The main reason I love this quote is because I believe it shows a Shadow that I have “seen” in him and have not had enough outward evidence of to point to.  This is a blind-spot.  He passes it off as an intellectual mistake, but I believe it to be more than that.  I don't realy have any condemnation for KW about this, but I do ask that he confess it.  There are all sorts of other things in his life and demeanor that hint at this same blind-spot which are each passed off as some other thing.  Avoiding the truth in this makes other people feel crazy and/or provokes them to try and taxonomize him - create distance. 

This is what I think:
I think he Shadows his own “drive of the higher to embrace and enfold the lower, which I call agape or compassion, or what might be called self-immanence (the dialectical opposite of self-transcendence)”.  For whatever reason it has paid off better for him to keep his drive to self-transcend or move up vertically front and center.  Lord knows there are plenty of rewards and positive reinforcements for him to do that.  He has also had a very well-known traumatic experience with the drive to descend with Treya.  There is no shortage of good reasons why he might want to avoid this drive personally, so blessings and compassion to him. 

AND

I want to see some truth-telling about that.  Avoiding such truth-telling has created a toxic spill over into many areas that have effected me personally, and my involvement with Integral.  I think it's a safe ass-u-me'tion that I'm not alone.  When he rants about people with mindsets which cannot/will not ascend he uses ALOT of excited polemic, whereas there is much less for those who cannot/will not descend.  Because his pov is common in the enlightened crowd, there seems to be a group-think which invalidates descending paths - mutually reinforcing one another's limitations.  This also has had an unintended result of discounting the practices and paths of women and preferring the paths of men - which was socially acceptable until the last 50 years or so.  It is women who tend to have more skill in descent than men, and men who have more skill in ascent than women - for many reasons.  This is well-known and is an event which tetra-arises both in the right and left side of the quads simultaneously and symbiotically.  Again - no condemnation here.  It just is. 

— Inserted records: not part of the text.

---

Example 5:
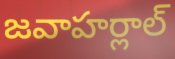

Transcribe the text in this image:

జవాహర్లాల్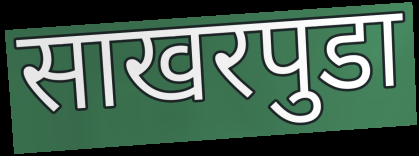
साखरपुडा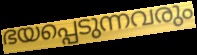
ഭയപ്പെടുന്നവരുംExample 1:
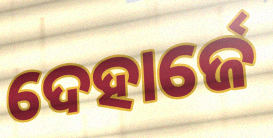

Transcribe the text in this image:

ଦେହାର୍ଜେ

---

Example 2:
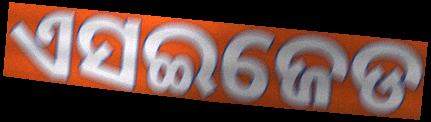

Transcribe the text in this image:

ଏସଇଜେଡ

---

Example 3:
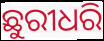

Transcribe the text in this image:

ଛୁରୀଧରି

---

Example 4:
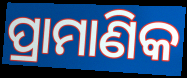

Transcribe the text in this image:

ପ୍ରାମାଣିକ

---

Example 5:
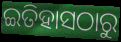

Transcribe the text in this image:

ଇତିହାସଠାରୁ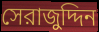
সেরাজুদ্দিন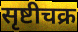
सृष्टीचक्रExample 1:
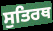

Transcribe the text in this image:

ਸੁਤਿਰਥ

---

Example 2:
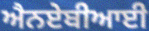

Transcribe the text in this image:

ਐਨਏਬੀਆਈ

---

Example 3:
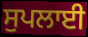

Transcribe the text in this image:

ਸੁਪਲਾਈ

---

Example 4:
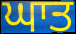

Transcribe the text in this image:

ਘਾਤ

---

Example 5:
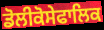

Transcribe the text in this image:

ਡੋਲੀਕੋਸੇਫਾਲਿਕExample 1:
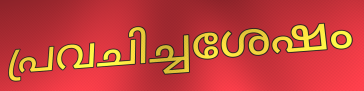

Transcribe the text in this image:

പ്രവചിച്ചശേഷം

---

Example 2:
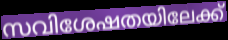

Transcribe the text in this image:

സവിശേഷതയിലേക്ക്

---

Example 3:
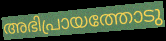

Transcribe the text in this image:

അഭിപ്രായത്തോടു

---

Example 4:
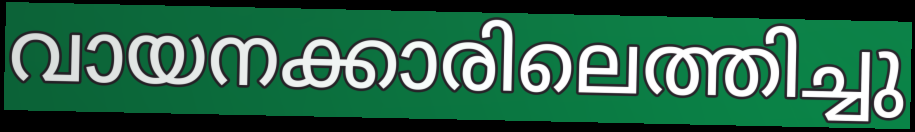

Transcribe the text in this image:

വായനക്കാരിലെത്തിച്ചു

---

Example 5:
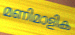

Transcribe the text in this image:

മണിമാളിക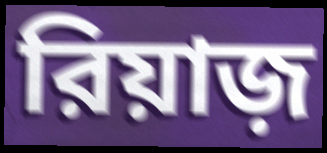
রিয়াজ়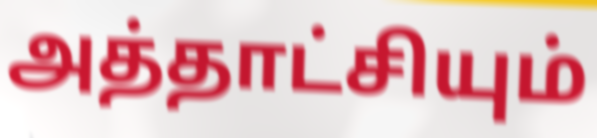
அத்தாட்சியும்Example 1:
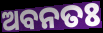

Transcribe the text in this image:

ଅବନତଃ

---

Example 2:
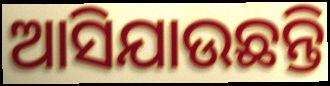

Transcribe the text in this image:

ଆସିଯାଉଛନ୍ତି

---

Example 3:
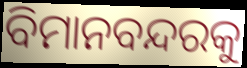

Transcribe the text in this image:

ବିମାନବନ୍ଦରକୁ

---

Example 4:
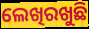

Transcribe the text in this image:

ଲେଖିରଖୁଛି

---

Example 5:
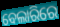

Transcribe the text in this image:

ବେଲାରିରେ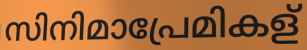
സിനിമാപ്രേമികള്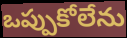
ఒప్పుకోలేను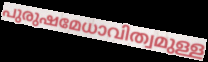
പുരുഷമേധാവിത്വമുള്ള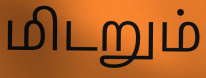
மிடறும்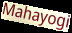
Mahayogi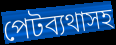
পেটব্যথাসহ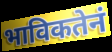
भाविकतेनंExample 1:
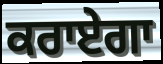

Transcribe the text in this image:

ਕਰਾਏਗਾ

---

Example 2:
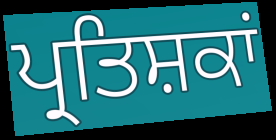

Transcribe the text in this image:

ਪ੍ਰਤਿਸ਼ਕਾਂ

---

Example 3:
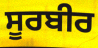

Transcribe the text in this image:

ਸੂਰਬੀਰ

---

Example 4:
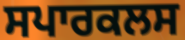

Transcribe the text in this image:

ਸਪਾਰਕਲਸ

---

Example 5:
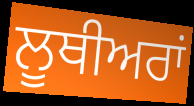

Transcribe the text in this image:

ਲੂਥੀਅਰਾਂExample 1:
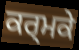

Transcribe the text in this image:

ਕਰ੍ਮਕੇ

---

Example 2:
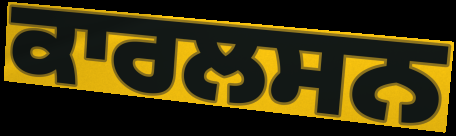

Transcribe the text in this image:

ਕਾਰਲਸਨ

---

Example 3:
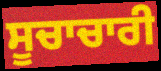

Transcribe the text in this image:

ਸੂਚਾਚਾਰੀ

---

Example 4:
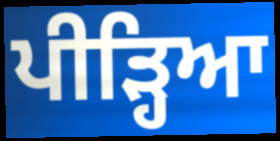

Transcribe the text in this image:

ਪੀੜ੍ਹਿਆ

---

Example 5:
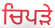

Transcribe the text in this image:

ਚਿਪੜੇ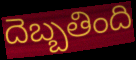
దెబ్బతిందిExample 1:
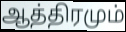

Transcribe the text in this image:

ஆத்திரமும்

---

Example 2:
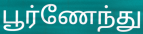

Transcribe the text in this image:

This polemic can motivate ascent in many people, but it uses the lower functions to do so: shame, embarrassment, ridicule, fear, pain, etc.  Such transmissions rely on the same neurotransmitters responsible for taboo - and Shadow.  It seems to me that true ascent will disarm both sides of this conflict instead of escalating it.  A new way of motivating must be found besides the type that shares the same space as “Heaven and Hell”.  As long as he avoids the truth-telling about this, his gigantic leadership is weighing us all down like a 60,000 ton boat anchor.  Can we find a way to transcend these motivational functions, or are we going to remain at the same level of the problem? 

As a woman, I want to stress the importance of a lack of condemnation, while at the same time holding space for the expression of deep and primal pain and fear and anger.  This seems like part of the Tantric goal of remaining fully awake while inhabiting the lowest impulses (Agape) while also being awake and inhabiting the highest impulses (Eros).  Avoiding one or the other and remaining asleep about it keeps us at the level of the problem and anchors us in both Thanatos and Phobos. 

Thank you, Fred, for showing us the door.  Now we have to walk through it.